» Given data:
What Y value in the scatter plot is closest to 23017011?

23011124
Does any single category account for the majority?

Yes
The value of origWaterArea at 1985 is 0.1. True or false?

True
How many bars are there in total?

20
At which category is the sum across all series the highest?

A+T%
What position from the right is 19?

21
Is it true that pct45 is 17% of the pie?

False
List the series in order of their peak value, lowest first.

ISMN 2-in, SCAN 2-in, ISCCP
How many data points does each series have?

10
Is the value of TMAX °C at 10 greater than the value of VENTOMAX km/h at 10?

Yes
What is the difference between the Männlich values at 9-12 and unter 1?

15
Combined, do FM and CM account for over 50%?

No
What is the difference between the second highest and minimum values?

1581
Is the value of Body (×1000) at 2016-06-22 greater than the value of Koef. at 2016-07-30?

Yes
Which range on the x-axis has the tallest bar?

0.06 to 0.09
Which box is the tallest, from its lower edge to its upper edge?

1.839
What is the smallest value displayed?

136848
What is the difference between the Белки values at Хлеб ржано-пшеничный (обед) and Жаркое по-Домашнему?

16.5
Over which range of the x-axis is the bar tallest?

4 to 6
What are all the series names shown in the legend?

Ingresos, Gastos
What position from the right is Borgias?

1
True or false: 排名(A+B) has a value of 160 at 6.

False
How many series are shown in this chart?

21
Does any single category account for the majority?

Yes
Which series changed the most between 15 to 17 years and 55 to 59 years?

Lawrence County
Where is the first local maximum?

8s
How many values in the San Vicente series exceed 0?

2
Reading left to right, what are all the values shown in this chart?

» Aim of the task: Please retype the listing above from its first line through the line containing "True or false: 排名(A+B)", with both of those lines included.

» Problem solution:
What Y value in the scatter plot is closest to 23017011?

23011124
Does any single category account for the majority?

Yes
The value of origWaterArea at 1985 is 0.1. True or false?

True
How many bars are there in total?

20
At which category is the sum across all series the highest?

A+T%
What position from the right is 19?

21
Is it true that pct45 is 17% of the pie?

False
List the series in order of their peak value, lowest first.

ISMN 2-in, SCAN 2-in, ISCCP
How many data points does each series have?

10
Is the value of TMAX °C at 10 greater than the value of VENTOMAX km/h at 10?

Yes
What is the difference between the Männlich values at 9-12 and unter 1?

15
Combined, do FM and CM account for over 50%?

No
What is the difference between the second highest and minimum values?

1581
Is the value of Body (×1000) at 2016-06-22 greater than the value of Koef. at 2016-07-30?

Yes
Which range on the x-axis has the tallest bar?

0.06 to 0.09
Which box is the tallest, from its lower edge to its upper edge?

1.839
What is the smallest value displayed?

136848
What is the difference between the Белки values at Хлеб ржано-пшеничный (обед) and Жаркое по-Домашнему?

16.5
Over which range of the x-axis is the bar tallest?

4 to 6
What are all the series names shown in the legend?

Ingresos, Gastos
What position from the right is Borgias?

1
True or false: 排名(A+B) has a value of 160 at 6.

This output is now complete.